> [Try it]: Copy each line of the records that holds the string "ОБЕД".

> [Content revision data]:
▼▼▼

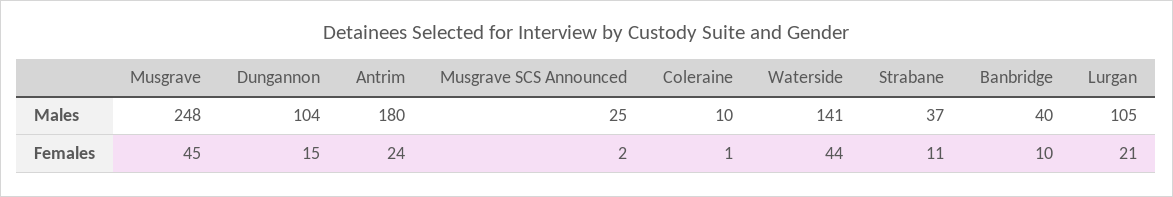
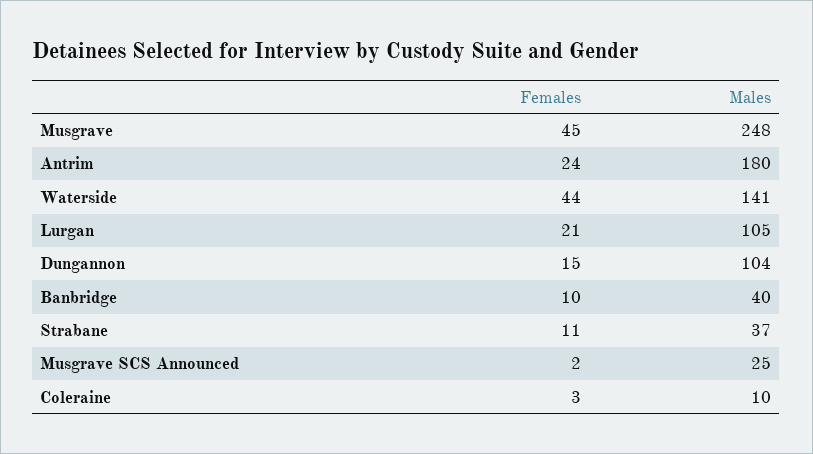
Coleraine, Females: 1 -> 3

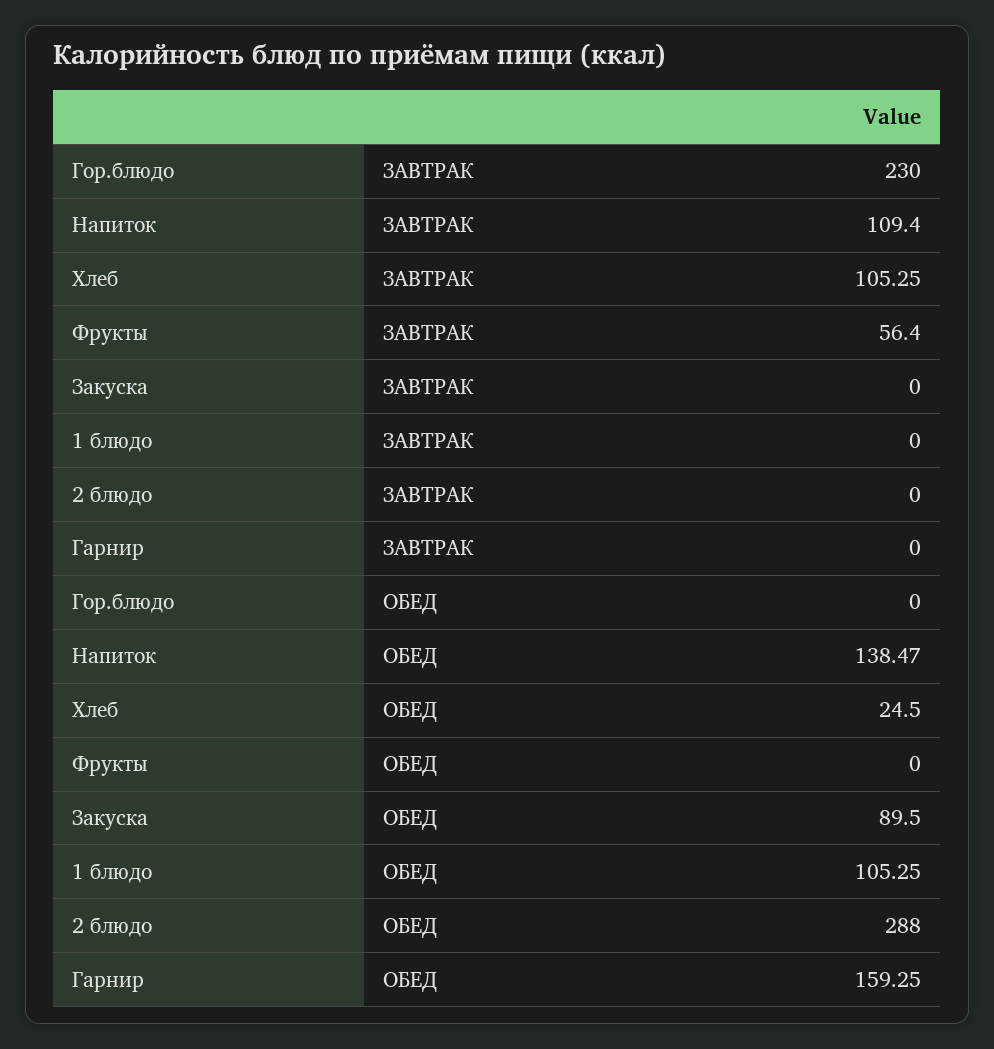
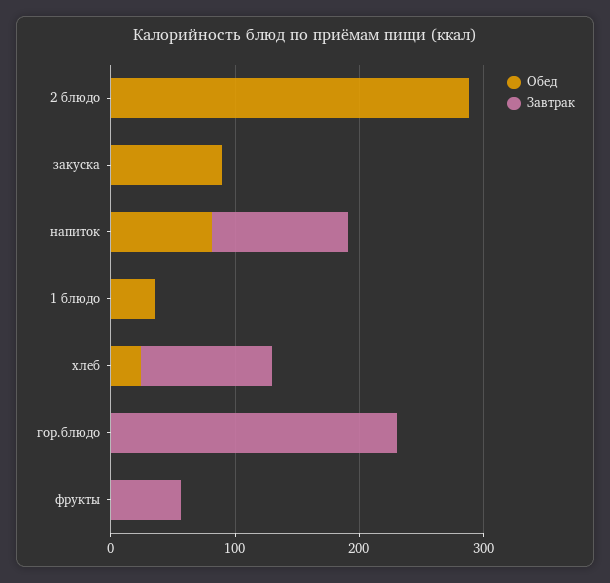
ЗАВТРАК, Гарнир: 0 -> none
ОБЕД, Напиток: 138.47 -> 80
ОБЕД, 1 блюдо: 105.25 -> 40
ОБЕД, Гарнир: 159.25 -> none

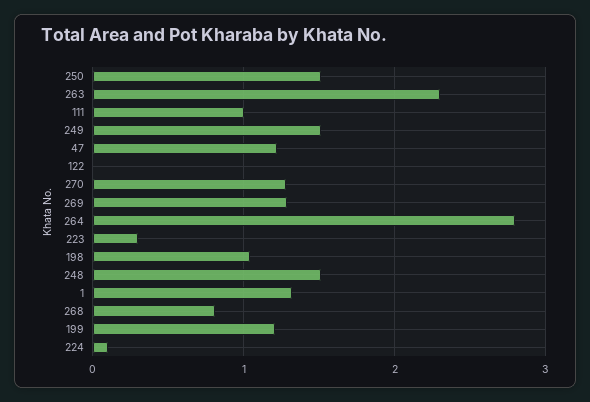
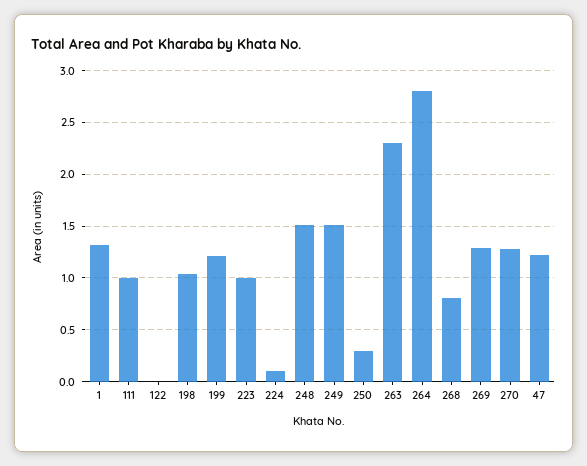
250: 1.5 -> 0.3
223: 0.3 -> 1

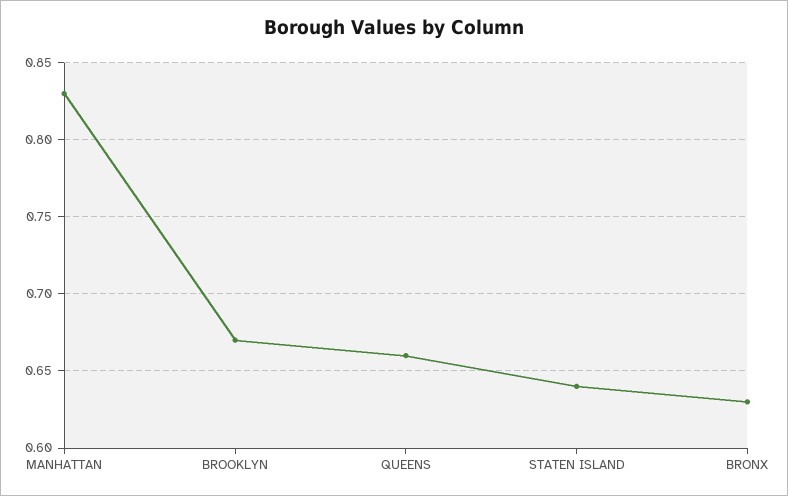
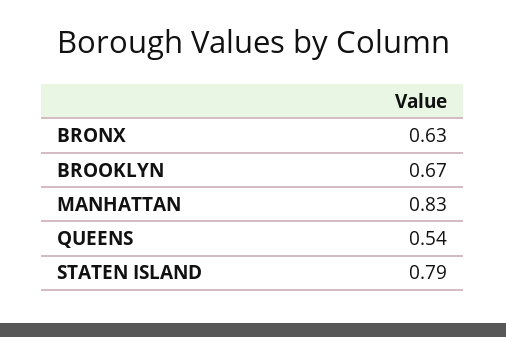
QUEENS: 0.66 -> 0.54
STATEN ISLAND: 0.64 -> 0.79

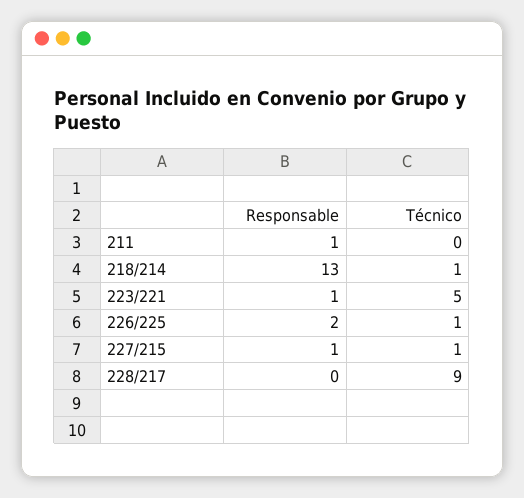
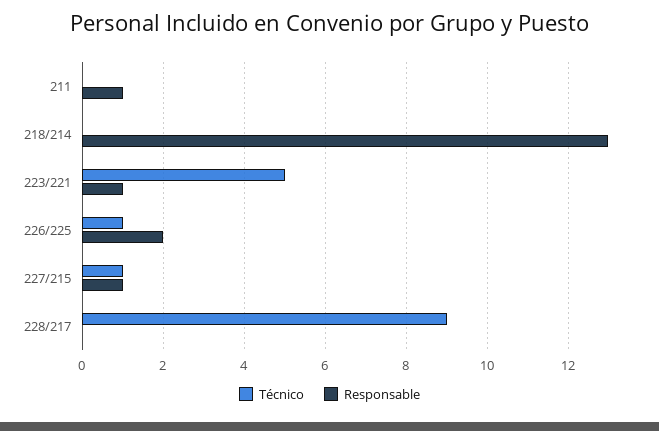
Técnico, 218/214: 1 -> 0

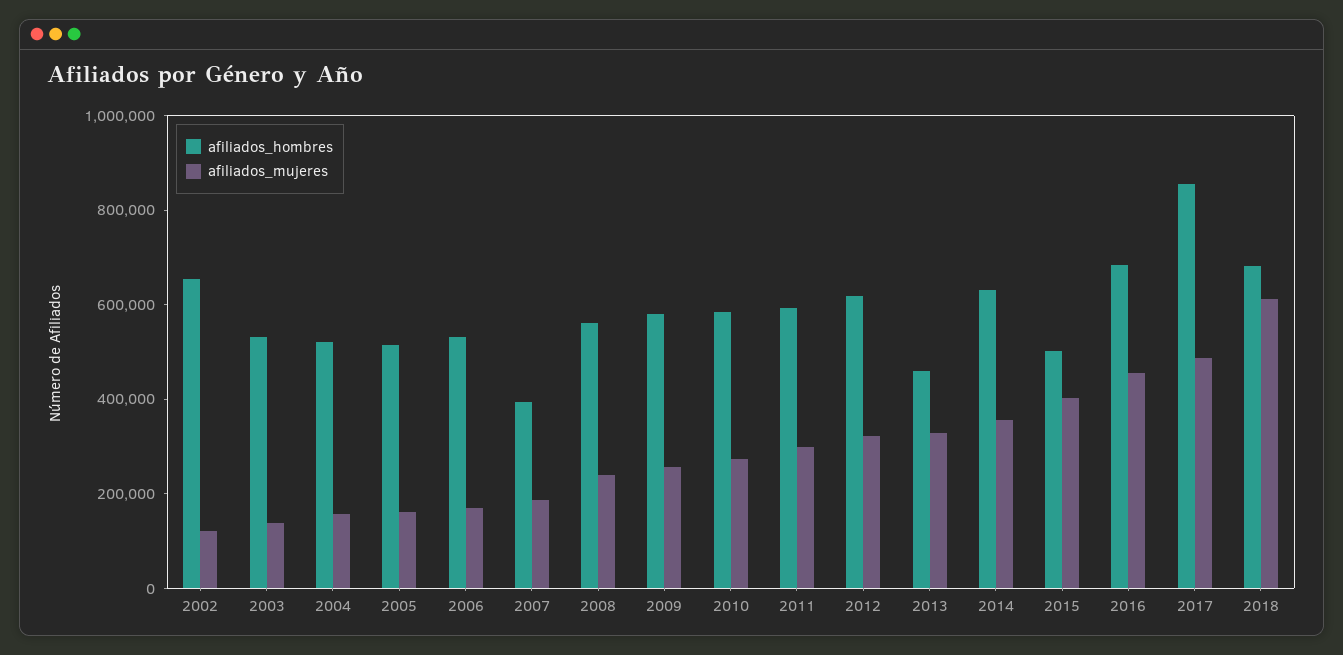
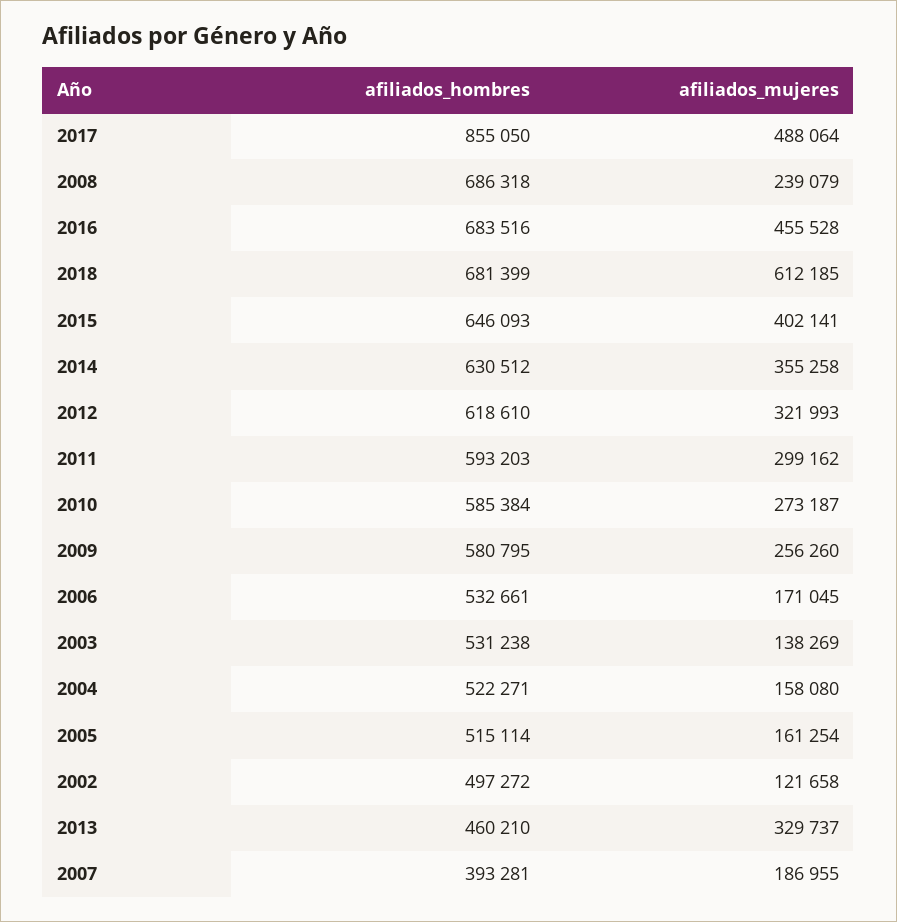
afiliados_hombres, 2002: 650000 -> 497272
afiliados_hombres, 2008: 550000 -> 686318
afiliados_hombres, 2015: 500000 -> 646093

▲▲▲

> [Answer]:
ОБЕД, Напиток: 138.47 -> 80
ОБЕД, 1 блюдо: 105.25 -> 40
ОБЕД, Гарнир: 159.25 -> none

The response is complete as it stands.